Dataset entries
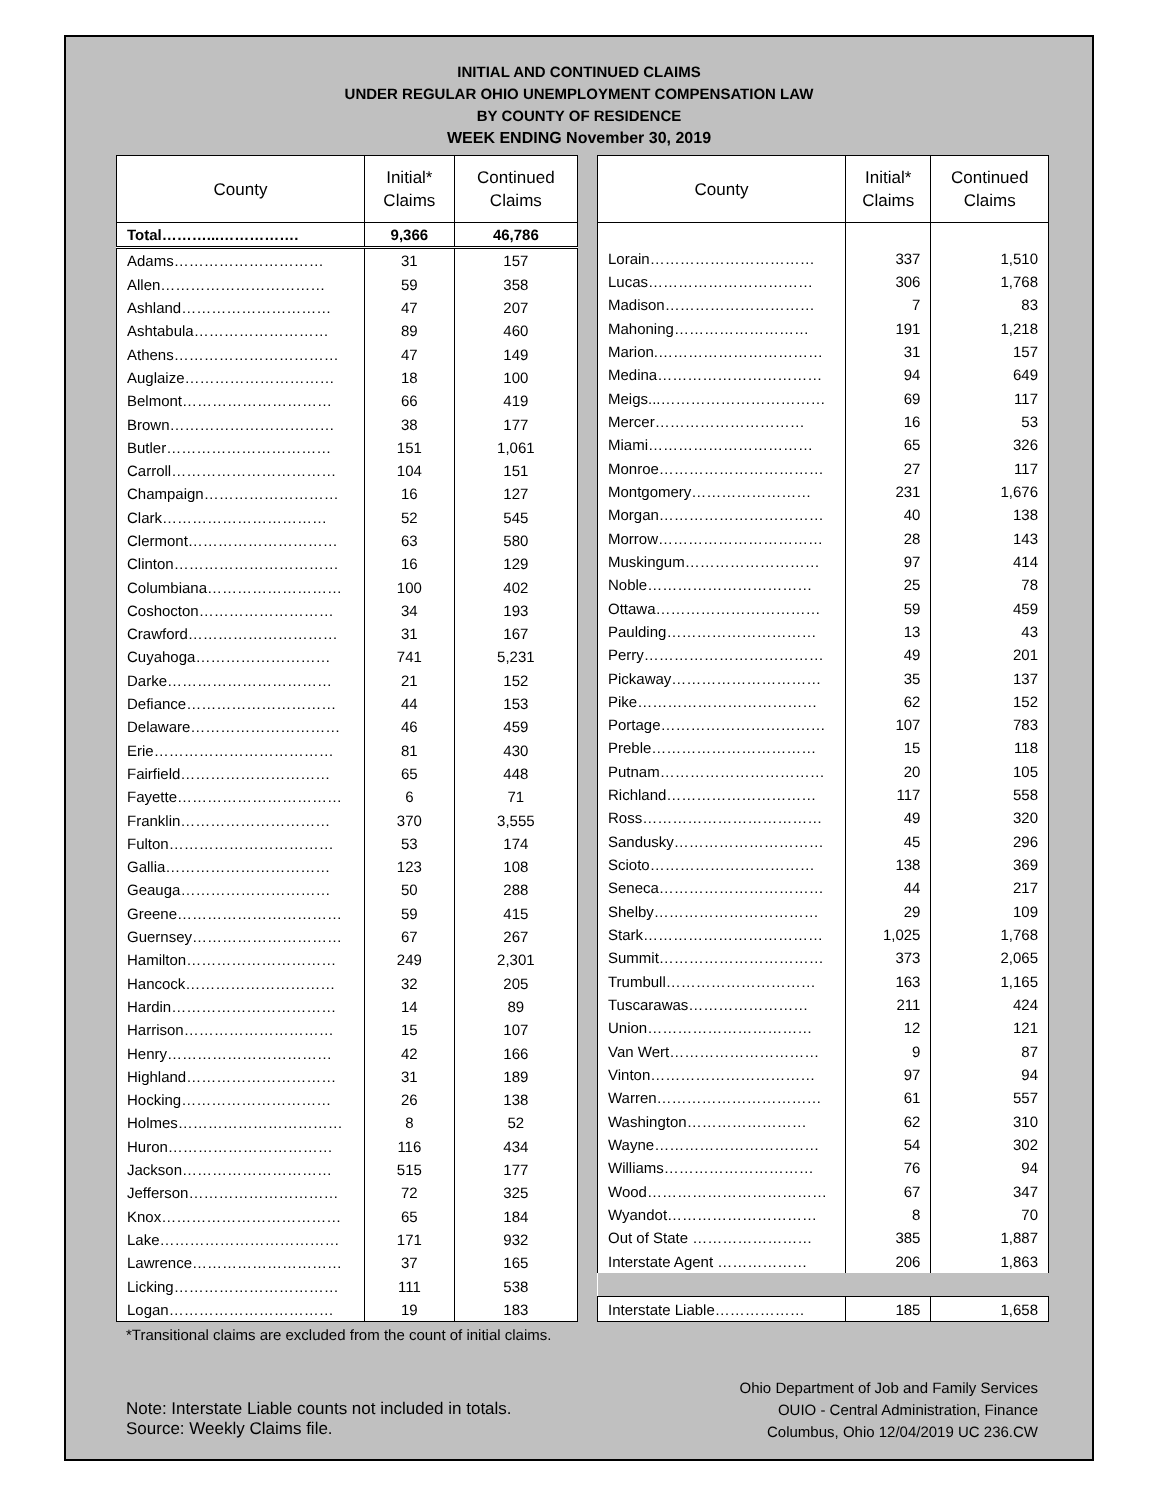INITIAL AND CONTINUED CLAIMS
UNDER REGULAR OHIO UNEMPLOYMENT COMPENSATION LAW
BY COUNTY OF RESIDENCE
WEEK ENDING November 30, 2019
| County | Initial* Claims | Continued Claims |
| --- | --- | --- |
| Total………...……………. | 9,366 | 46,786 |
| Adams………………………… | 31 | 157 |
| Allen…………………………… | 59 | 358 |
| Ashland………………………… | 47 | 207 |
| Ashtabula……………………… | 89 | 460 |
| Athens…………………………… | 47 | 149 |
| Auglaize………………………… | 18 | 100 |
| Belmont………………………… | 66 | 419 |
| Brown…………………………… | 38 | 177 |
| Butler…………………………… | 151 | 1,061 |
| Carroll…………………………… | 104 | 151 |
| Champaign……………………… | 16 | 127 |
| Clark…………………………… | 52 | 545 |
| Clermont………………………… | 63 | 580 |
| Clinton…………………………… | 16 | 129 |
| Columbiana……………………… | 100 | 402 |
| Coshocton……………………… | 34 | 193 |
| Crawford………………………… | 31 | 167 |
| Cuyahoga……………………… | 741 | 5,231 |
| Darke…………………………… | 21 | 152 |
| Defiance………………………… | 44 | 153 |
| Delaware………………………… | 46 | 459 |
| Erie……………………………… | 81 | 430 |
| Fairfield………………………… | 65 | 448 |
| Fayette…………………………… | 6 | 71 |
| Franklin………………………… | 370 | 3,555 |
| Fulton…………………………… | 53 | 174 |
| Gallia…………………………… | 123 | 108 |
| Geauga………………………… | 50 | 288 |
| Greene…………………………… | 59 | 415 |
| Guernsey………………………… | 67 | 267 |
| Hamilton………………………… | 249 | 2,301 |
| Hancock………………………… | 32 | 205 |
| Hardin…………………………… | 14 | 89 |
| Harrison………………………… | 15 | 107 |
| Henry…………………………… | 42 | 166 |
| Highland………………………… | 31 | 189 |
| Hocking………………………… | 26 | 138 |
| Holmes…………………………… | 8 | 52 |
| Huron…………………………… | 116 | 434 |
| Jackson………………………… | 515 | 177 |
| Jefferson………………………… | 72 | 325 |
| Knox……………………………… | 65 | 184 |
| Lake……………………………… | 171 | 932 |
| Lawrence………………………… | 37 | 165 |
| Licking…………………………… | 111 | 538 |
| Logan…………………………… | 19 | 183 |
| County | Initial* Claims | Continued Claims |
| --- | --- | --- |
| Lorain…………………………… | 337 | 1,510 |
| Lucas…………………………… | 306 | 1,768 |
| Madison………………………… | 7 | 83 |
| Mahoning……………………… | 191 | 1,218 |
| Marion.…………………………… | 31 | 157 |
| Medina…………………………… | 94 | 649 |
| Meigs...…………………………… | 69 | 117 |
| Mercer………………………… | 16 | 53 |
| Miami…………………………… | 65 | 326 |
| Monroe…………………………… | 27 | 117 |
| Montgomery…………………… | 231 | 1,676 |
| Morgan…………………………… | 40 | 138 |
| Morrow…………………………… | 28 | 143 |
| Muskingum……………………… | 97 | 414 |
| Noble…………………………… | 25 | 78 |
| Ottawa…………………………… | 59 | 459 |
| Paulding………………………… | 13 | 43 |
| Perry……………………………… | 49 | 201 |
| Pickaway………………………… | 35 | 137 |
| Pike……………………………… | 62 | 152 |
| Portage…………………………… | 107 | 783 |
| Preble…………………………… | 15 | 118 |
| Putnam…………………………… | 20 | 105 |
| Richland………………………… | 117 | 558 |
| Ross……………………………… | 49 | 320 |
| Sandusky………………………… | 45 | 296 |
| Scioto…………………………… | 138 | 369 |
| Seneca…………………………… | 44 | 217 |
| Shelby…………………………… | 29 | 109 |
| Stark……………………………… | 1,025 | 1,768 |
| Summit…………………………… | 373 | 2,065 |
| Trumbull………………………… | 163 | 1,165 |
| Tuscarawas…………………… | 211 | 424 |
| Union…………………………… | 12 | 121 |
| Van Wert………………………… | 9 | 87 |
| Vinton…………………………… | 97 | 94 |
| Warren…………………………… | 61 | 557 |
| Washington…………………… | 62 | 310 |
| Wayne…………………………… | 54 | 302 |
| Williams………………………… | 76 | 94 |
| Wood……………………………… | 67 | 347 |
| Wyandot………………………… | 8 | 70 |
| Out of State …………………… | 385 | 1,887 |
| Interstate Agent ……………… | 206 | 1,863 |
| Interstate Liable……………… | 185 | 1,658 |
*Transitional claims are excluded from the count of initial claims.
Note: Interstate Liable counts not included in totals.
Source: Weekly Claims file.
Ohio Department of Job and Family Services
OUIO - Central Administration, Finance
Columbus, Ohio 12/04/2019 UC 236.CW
---
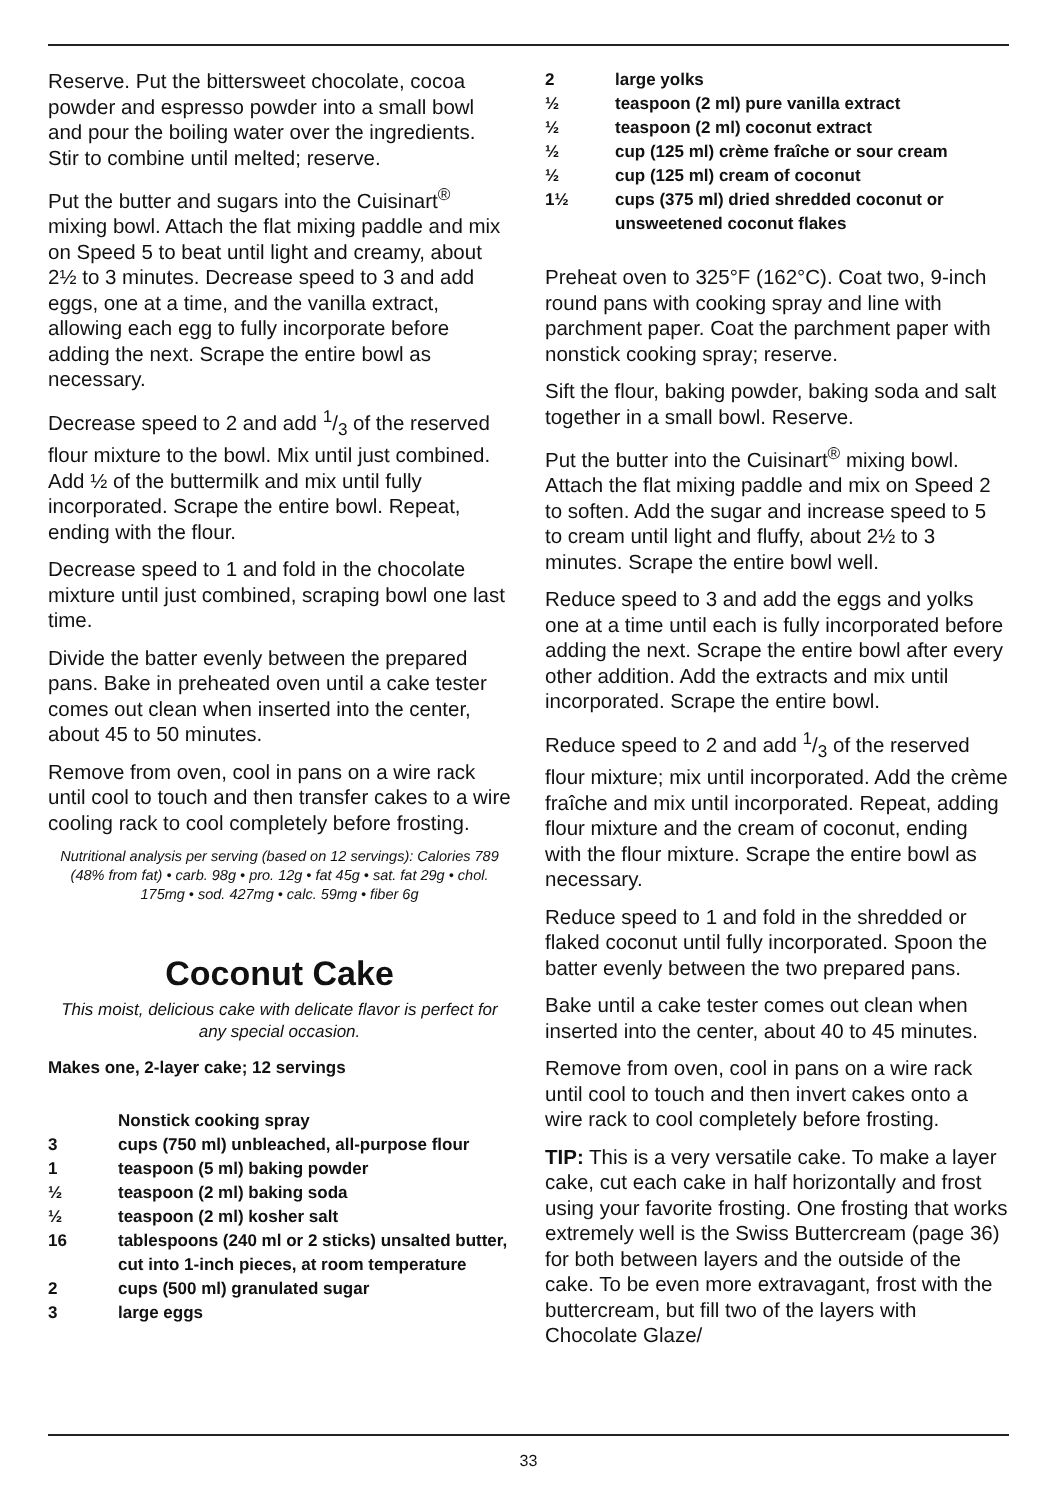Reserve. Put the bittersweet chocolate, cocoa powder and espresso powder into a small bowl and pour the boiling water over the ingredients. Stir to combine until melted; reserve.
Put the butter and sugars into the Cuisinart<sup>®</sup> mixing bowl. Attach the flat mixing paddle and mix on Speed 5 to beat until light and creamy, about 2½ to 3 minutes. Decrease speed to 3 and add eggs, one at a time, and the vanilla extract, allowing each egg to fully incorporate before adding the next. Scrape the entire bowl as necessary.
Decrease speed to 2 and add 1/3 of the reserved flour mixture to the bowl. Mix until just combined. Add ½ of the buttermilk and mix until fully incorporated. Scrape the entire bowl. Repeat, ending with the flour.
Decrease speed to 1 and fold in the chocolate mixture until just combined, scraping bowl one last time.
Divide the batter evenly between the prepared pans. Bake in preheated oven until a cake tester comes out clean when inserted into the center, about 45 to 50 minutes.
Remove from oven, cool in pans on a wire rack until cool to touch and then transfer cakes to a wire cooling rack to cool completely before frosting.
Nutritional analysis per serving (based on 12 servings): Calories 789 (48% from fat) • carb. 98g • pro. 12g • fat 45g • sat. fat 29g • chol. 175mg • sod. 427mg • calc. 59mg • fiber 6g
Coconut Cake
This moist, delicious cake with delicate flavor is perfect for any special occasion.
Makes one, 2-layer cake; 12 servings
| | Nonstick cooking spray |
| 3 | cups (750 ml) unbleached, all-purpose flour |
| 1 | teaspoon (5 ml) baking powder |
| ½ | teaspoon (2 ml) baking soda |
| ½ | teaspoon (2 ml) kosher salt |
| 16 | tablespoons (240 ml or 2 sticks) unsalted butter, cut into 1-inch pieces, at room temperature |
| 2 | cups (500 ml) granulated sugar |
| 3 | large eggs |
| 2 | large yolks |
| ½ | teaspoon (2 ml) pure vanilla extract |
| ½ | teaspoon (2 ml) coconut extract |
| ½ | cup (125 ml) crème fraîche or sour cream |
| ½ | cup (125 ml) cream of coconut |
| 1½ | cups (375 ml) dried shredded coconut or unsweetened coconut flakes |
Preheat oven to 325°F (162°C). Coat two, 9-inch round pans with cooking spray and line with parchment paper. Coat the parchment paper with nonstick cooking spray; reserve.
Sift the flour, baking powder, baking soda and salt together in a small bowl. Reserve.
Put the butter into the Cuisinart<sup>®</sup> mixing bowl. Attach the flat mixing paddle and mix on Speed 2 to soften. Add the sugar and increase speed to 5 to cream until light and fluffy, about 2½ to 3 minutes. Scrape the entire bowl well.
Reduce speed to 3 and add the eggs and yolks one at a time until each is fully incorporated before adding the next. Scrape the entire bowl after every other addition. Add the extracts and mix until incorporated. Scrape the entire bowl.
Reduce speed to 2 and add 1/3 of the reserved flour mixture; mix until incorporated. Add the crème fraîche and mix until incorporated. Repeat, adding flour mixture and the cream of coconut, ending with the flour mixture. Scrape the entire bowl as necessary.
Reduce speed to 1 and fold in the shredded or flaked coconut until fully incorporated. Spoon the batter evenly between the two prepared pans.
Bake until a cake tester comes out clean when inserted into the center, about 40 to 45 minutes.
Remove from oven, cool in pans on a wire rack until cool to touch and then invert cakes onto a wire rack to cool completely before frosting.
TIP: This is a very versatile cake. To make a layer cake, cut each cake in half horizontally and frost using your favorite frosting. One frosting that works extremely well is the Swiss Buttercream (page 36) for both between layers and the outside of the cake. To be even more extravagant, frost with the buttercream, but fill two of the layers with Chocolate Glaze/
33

#### Task item
Which lines above run from the one containing "UNDER REGULAR OHIO" down to the one containing "Delaware………………………… | 46 | 459 |"? Repeat exactly those, both ends included, and nothing else.

#### Output of the exercise
UNDER REGULAR OHIO UNEMPLOYMENT COMPENSATION LAW
BY COUNTY OF RESIDENCE
WEEK ENDING November 30, 2019
| County | Initial* Claims | Continued Claims |
| --- | --- | --- |
| Total………...……………. | 9,366 | 46,786 |
| Adams………………………… | 31 | 157 |
| Allen…………………………… | 59 | 358 |
| Ashland………………………… | 47 | 207 |
| Ashtabula……………………… | 89 | 460 |
| Athens…………………………… | 47 | 149 |
| Auglaize………………………… | 18 | 100 |
| Belmont………………………… | 66 | 419 |
| Brown…………………………… | 38 | 177 |
| Butler…………………………… | 151 | 1,061 |
| Carroll…………………………… | 104 | 151 |
| Champaign……………………… | 16 | 127 |
| Clark…………………………… | 52 | 545 |
| Clermont………………………… | 63 | 580 |
| Clinton…………………………… | 16 | 129 |
| Columbiana……………………… | 100 | 402 |
| Coshocton……………………… | 34 | 193 |
| Crawford………………………… | 31 | 167 |
| Cuyahoga……………………… | 741 | 5,231 |
| Darke…………………………… | 21 | 152 |
| Defiance………………………… | 44 | 153 |
| Delaware………………………… | 46 | 459 |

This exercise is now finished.